### What to do
The lines needed are those below that contain the word "Decreto"; copy each one.

****

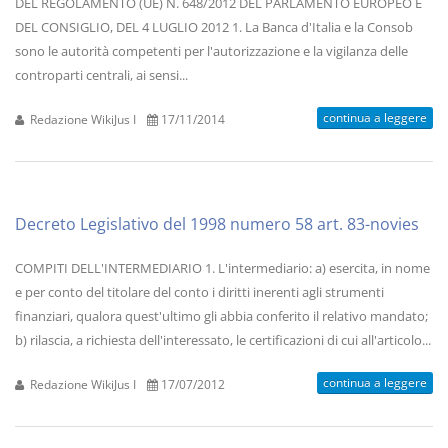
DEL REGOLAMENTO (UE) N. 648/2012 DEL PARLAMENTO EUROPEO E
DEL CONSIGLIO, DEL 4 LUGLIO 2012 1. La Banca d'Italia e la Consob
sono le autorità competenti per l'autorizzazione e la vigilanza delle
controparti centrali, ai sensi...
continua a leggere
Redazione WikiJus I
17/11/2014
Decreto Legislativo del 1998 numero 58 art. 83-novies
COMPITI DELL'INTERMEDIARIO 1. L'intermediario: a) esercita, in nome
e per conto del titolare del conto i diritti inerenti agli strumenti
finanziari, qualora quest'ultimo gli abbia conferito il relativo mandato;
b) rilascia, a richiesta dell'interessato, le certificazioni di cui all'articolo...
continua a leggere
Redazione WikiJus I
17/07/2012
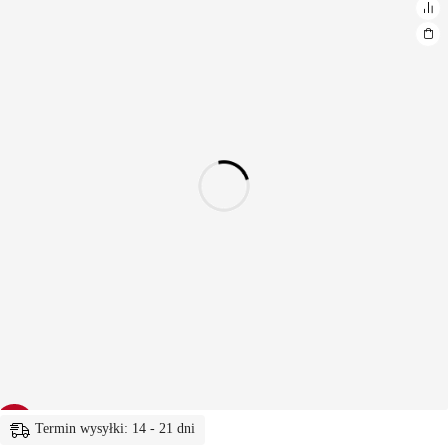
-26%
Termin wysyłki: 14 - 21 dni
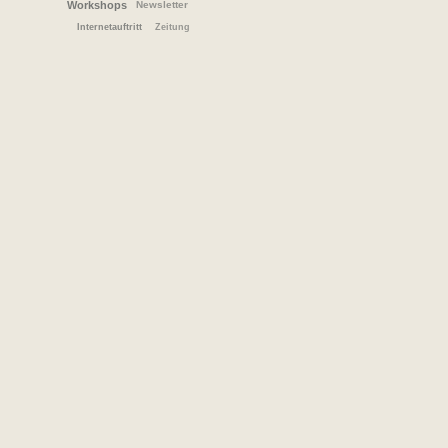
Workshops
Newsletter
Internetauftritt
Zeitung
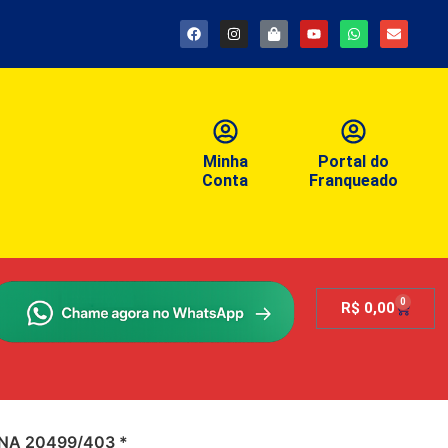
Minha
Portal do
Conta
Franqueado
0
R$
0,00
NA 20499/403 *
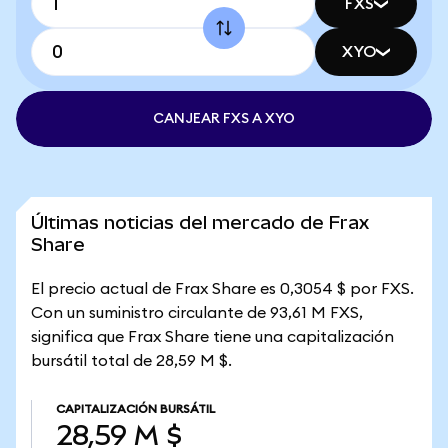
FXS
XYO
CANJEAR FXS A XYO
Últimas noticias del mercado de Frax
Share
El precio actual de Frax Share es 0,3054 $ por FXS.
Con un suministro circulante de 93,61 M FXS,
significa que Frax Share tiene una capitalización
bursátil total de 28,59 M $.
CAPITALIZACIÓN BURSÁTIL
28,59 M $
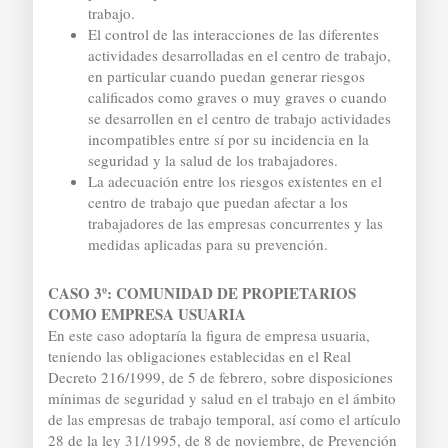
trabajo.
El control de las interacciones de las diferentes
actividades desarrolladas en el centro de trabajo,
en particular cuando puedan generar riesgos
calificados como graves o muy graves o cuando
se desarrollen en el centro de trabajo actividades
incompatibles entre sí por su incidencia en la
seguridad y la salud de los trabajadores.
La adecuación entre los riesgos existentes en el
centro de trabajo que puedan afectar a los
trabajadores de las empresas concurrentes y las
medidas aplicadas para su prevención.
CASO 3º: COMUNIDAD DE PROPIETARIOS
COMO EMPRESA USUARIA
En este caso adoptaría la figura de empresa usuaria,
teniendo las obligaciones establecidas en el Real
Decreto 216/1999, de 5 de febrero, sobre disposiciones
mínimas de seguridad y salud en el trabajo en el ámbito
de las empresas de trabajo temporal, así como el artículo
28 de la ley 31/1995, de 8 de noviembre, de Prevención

****

### Response area
Decreto Legislativo del 1998 numero 58 art. 83-novies
Decreto 216/1999, de 5 de febrero, sobre disposiciones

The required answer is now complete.